Extracted records
__________

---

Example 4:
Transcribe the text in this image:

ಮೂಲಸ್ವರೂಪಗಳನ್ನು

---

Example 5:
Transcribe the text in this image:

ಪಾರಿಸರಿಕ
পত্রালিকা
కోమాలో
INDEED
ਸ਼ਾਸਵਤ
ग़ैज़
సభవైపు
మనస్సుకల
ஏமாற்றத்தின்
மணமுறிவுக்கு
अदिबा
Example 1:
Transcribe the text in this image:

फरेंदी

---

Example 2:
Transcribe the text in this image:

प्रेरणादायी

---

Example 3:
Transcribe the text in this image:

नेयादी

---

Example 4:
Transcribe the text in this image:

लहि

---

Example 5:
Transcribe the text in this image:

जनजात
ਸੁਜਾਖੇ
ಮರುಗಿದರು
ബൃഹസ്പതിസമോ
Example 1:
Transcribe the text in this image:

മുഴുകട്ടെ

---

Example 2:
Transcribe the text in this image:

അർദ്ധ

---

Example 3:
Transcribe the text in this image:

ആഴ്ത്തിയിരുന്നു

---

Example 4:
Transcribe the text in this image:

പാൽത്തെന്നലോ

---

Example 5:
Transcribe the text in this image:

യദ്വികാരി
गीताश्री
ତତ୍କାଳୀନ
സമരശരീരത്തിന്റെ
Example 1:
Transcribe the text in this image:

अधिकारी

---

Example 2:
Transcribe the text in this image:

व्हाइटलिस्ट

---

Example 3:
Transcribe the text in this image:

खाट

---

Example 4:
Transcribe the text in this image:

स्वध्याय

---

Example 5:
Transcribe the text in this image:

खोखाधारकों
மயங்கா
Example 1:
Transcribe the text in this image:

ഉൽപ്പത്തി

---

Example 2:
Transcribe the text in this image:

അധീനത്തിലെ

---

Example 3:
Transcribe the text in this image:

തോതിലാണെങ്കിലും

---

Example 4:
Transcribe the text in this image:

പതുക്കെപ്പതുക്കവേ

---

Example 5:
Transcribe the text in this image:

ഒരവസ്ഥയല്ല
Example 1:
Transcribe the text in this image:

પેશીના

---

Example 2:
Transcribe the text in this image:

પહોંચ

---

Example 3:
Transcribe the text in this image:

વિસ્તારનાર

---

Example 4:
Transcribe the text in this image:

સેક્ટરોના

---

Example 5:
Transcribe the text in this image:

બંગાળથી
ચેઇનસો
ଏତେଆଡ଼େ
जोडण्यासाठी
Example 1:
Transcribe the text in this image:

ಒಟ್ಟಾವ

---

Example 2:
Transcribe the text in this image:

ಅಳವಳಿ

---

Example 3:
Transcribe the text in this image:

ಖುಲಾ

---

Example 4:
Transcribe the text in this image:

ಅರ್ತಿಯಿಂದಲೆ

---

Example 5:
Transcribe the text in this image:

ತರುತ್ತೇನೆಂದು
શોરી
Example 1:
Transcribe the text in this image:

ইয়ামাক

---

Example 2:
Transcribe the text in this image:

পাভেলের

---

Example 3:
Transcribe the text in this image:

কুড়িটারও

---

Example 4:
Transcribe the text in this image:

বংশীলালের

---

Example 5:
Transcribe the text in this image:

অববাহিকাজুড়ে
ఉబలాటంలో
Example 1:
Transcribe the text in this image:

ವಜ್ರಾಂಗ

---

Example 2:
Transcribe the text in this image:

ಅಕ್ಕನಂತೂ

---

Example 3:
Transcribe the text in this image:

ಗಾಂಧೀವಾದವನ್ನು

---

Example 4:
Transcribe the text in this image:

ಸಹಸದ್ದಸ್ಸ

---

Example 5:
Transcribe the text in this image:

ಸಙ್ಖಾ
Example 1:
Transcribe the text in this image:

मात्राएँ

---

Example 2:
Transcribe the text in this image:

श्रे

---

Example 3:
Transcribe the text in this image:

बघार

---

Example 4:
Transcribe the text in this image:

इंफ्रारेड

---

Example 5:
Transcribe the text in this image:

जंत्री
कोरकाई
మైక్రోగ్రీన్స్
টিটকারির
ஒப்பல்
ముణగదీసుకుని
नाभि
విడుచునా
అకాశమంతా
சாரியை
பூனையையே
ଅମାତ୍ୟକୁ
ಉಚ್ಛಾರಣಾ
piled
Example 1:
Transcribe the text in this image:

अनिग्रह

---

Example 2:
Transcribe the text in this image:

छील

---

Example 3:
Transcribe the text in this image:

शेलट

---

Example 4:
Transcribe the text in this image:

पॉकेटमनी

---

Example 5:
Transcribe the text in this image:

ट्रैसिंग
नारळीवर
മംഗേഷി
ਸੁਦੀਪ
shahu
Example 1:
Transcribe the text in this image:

__________

■ What is being asked ■
Copy every line above exactly.

■ Answer space ■
---

Example 4:
Transcribe the text in this image:

ಮೂಲಸ್ವರೂಪಗಳನ್ನು

---

Example 5:
Transcribe the text in this image:

ಪಾರಿಸರಿಕ
পত্রালিকা
కోమాలో
INDEED
ਸ਼ਾਸਵਤ
ग़ैज़
సభవైపు
మనస్సుకల
ஏமாற்றத்தின்
மணமுறிவுக்கு
अदिबा
Example 1:
Transcribe the text in this image:

फरेंदी

---

Example 2:
Transcribe the text in this image:

प्रेरणादायी

---

Example 3:
Transcribe the text in this image:

नेयादी

---

Example 4:
Transcribe the text in this image:

लहि

---

Example 5:
Transcribe the text in this image:

जनजात
ਸੁਜਾਖੇ
ಮರುಗಿದರು
ബൃഹസ്പതിസമോ
Example 1:
Transcribe the text in this image:

മുഴുകട്ടെ

---

Example 2:
Transcribe the text in this image:

അർദ്ധ

---

Example 3:
Transcribe the text in this image:

ആഴ്ത്തിയിരുന്നു

---

Example 4:
Transcribe the text in this image:

പാൽത്തെന്നലോ

---

Example 5:
Transcribe the text in this image:

യദ്വികാരി
गीताश्री
ତତ୍କାଳୀନ
സമരശരീരത്തിന്റെ
Example 1:
Transcribe the text in this image:

अधिकारी

---

Example 2:
Transcribe the text in this image:

व्हाइटलिस्ट

---

Example 3:
Transcribe the text in this image:

खाट

---

Example 4:
Transcribe the text in this image:

स्वध्याय

---

Example 5:
Transcribe the text in this image:

खोखाधारकों
மயங்கா
Example 1:
Transcribe the text in this image:

ഉൽപ്പത്തി

---

Example 2:
Transcribe the text in this image:

അധീനത്തിലെ

---

Example 3:
Transcribe the text in this image:

തോതിലാണെങ്കിലും

---

Example 4:
Transcribe the text in this image:

പതുക്കെപ്പതുക്കവേ

---

Example 5:
Transcribe the text in this image:

ഒരവസ്ഥയല്ല
Example 1:
Transcribe the text in this image:

પેશીના

---

Example 2:
Transcribe the text in this image:

પહોંચ

---

Example 3:
Transcribe the text in this image:

વિસ્તારનાર

---

Example 4:
Transcribe the text in this image:

સેક્ટરોના

---

Example 5:
Transcribe the text in this image:

બંગાળથી
ચેઇનસો
ଏତେଆଡ଼େ
जोडण्यासाठी
Example 1:
Transcribe the text in this image:

ಒಟ್ಟಾವ

---

Example 2:
Transcribe the text in this image:

ಅಳವಳಿ

---

Example 3:
Transcribe the text in this image:

ಖುಲಾ

---

Example 4:
Transcribe the text in this image:

ಅರ್ತಿಯಿಂದಲೆ

---

Example 5:
Transcribe the text in this image:

ತರುತ್ತೇನೆಂದು
શોરી
Example 1:
Transcribe the text in this image:

ইয়ামাক

---

Example 2:
Transcribe the text in this image:

পাভেলের

---

Example 3:
Transcribe the text in this image:

কুড়িটারও

---

Example 4:
Transcribe the text in this image:

বংশীলালের

---

Example 5:
Transcribe the text in this image:

অববাহিকাজুড়ে
ఉబలాటంలో
Example 1:
Transcribe the text in this image:

ವಜ್ರಾಂಗ

---

Example 2:
Transcribe the text in this image:

ಅಕ್ಕನಂತೂ

---

Example 3:
Transcribe the text in this image:

ಗಾಂಧೀವಾದವನ್ನು

---

Example 4:
Transcribe the text in this image:

ಸಹಸದ್ದಸ್ಸ

---

Example 5:
Transcribe the text in this image:

ಸಙ್ಖಾ
Example 1:
Transcribe the text in this image:

मात्राएँ

---

Example 2:
Transcribe the text in this image:

श्रे

---

Example 3:
Transcribe the text in this image:

बघार

---

Example 4:
Transcribe the text in this image:

इंफ्रारेड

---

Example 5:
Transcribe the text in this image:

जंत्री
कोरकाई
మైక్రోగ్రీన్స్
টিটকারির
ஒப்பல்
ముణగదీసుకుని
नाभि
విడుచునా
అకాశమంతా
சாரியை
பூனையையே
ଅମାତ୍ୟକୁ
ಉಚ್ಛಾರಣಾ
piled
Example 1:
Transcribe the text in this image:

अनिग्रह

---

Example 2:
Transcribe the text in this image:

छील

---

Example 3:
Transcribe the text in this image:

शेलट

---

Example 4:
Transcribe the text in this image:

पॉकेटमनी

---

Example 5:
Transcribe the text in this image:

ट्रैसिंग
नारळीवर
മംഗേഷി
ਸੁਦੀਪ
shahu
Example 1:
Transcribe the text in this image:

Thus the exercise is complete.